Line count for "horizontal": say how many lines of the data contain it, with no other text.

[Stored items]
+---+

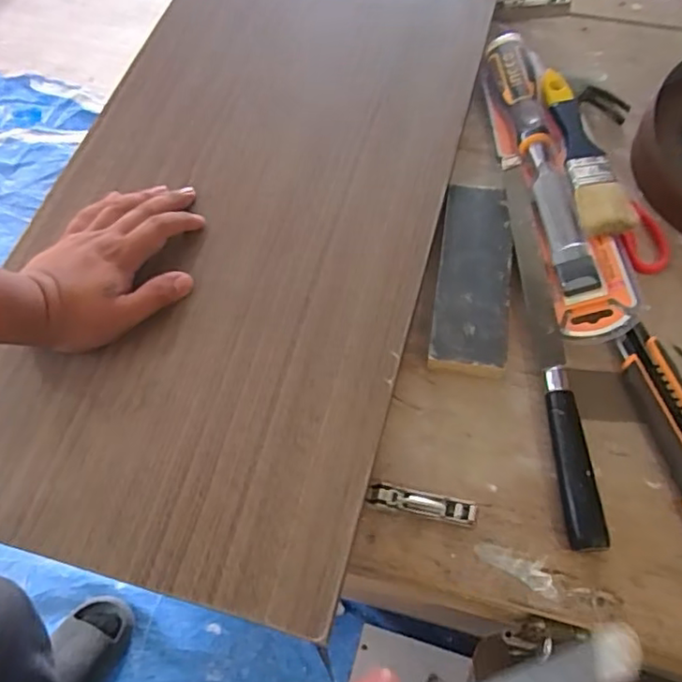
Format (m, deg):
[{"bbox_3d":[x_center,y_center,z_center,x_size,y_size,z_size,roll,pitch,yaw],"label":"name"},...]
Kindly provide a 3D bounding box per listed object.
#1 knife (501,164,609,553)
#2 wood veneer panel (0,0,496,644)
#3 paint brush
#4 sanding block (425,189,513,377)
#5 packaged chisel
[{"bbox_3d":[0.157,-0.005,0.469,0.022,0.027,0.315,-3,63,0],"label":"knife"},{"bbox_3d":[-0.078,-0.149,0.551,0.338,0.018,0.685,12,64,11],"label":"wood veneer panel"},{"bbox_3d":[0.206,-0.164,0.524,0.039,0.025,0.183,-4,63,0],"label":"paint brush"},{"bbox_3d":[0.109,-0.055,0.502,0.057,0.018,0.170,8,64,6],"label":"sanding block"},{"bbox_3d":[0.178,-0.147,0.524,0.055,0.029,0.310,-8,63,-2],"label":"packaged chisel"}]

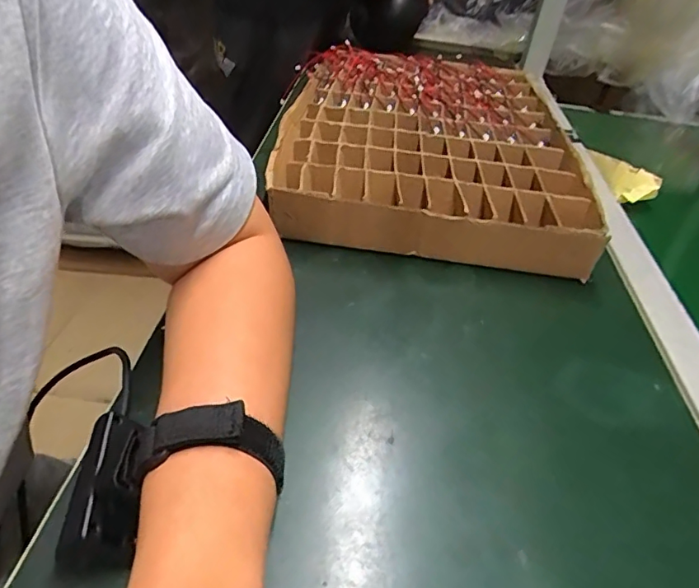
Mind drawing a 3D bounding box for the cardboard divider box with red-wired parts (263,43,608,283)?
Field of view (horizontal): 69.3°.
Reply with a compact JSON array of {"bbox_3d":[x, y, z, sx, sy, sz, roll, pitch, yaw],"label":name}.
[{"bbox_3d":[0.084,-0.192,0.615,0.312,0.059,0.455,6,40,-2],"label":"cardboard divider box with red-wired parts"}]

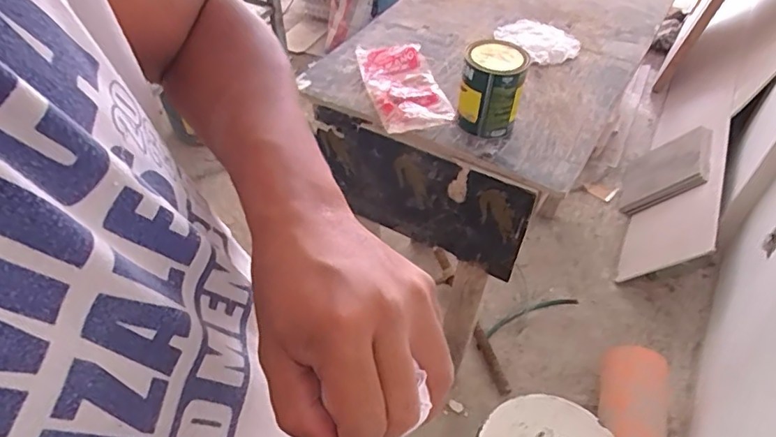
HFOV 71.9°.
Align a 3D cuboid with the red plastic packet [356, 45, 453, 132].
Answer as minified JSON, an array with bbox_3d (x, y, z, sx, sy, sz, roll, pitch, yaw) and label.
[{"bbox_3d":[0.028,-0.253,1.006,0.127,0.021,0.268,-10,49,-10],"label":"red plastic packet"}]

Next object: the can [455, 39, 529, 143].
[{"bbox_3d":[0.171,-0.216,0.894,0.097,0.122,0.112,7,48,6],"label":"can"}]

+---+

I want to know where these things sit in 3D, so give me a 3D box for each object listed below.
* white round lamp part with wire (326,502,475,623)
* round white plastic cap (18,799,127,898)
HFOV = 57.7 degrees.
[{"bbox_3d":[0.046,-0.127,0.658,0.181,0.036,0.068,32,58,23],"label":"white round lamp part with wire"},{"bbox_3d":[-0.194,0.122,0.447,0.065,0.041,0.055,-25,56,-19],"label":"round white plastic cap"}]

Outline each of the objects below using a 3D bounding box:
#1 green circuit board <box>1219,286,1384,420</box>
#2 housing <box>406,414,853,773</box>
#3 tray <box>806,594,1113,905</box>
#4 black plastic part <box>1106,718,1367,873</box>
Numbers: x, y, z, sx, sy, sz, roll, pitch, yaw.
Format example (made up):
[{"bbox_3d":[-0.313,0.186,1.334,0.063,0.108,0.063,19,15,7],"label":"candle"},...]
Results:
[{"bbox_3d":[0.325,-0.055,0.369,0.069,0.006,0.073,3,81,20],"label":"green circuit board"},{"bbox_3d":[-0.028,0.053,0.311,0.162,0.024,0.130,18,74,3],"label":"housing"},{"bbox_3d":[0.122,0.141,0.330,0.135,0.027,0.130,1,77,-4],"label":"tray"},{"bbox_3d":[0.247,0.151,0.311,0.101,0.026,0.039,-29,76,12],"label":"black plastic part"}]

+---+

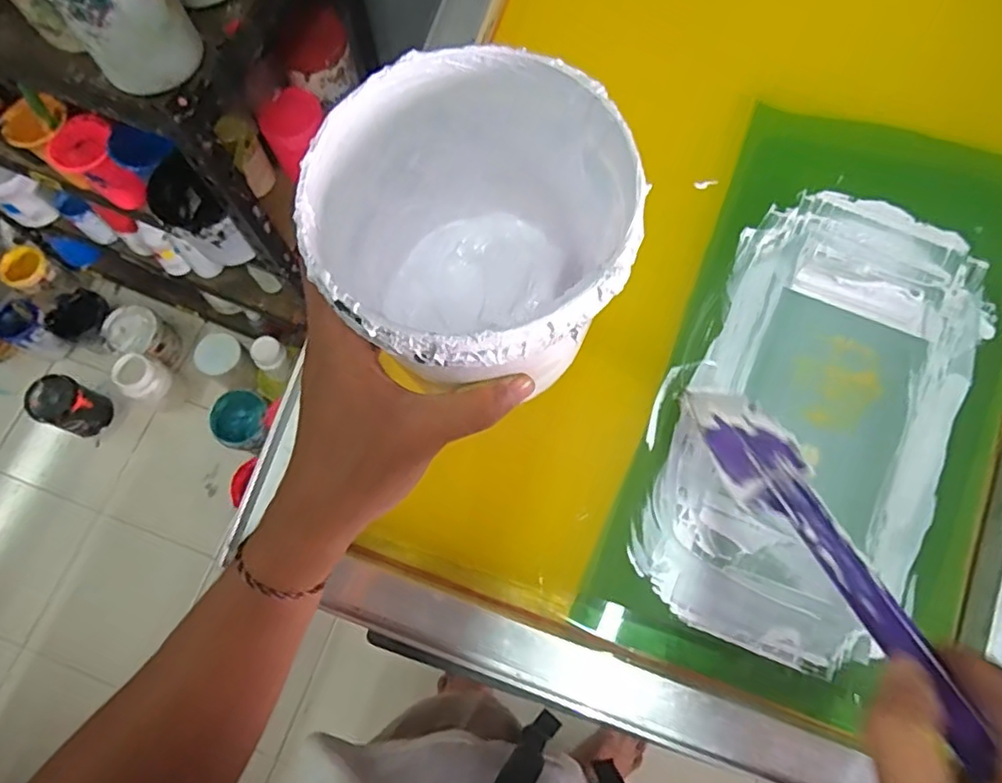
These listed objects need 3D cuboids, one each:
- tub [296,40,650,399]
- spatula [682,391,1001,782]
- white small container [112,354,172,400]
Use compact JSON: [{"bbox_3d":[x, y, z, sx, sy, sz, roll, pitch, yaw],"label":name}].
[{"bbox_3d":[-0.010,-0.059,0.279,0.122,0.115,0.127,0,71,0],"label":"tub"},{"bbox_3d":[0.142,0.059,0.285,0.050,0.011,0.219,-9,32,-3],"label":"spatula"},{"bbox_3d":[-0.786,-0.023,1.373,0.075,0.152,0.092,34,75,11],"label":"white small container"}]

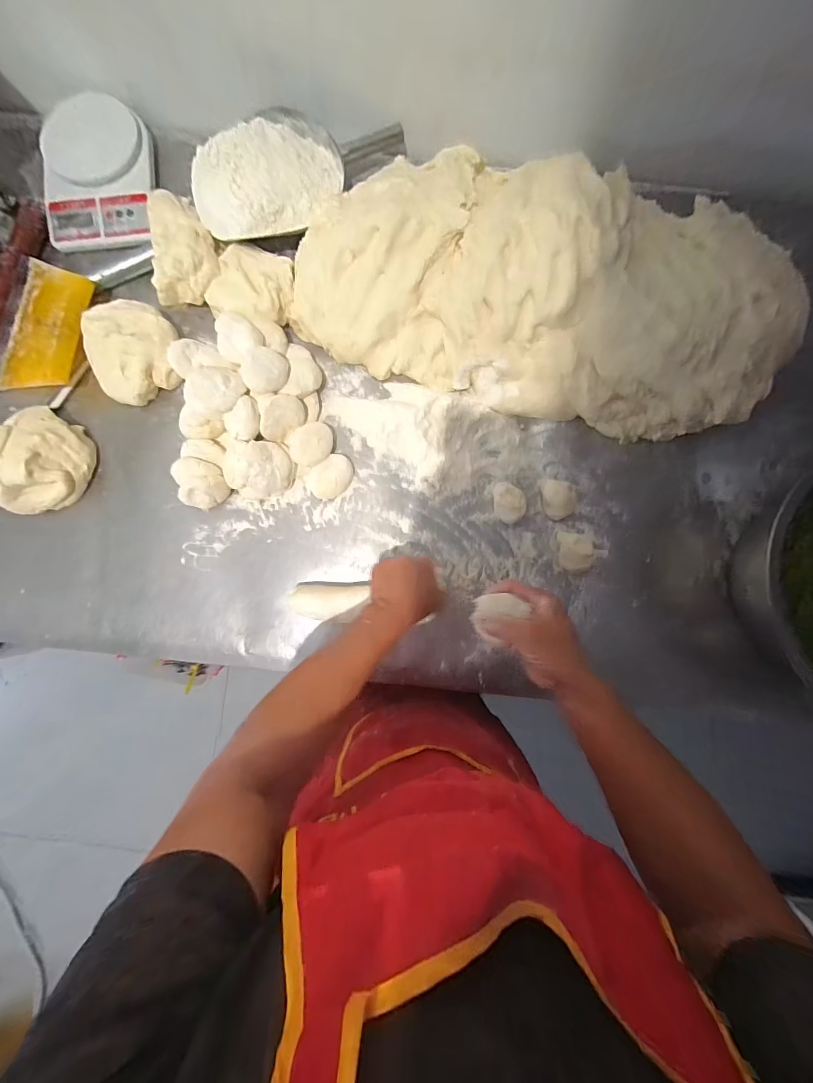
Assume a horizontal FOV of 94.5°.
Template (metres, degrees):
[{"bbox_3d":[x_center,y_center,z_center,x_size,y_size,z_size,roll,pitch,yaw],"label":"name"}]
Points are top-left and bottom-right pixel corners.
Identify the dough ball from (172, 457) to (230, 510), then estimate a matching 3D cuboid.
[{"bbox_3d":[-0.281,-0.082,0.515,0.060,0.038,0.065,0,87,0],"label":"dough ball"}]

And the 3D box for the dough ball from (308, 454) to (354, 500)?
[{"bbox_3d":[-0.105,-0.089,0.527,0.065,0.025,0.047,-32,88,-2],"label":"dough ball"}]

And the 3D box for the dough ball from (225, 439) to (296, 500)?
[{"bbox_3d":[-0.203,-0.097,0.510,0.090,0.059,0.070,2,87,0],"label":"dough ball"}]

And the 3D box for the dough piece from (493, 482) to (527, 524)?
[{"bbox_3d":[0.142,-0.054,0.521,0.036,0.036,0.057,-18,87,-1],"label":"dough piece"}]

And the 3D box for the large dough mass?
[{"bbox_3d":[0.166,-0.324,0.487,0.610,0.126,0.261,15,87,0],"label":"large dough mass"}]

+---+

Your response
2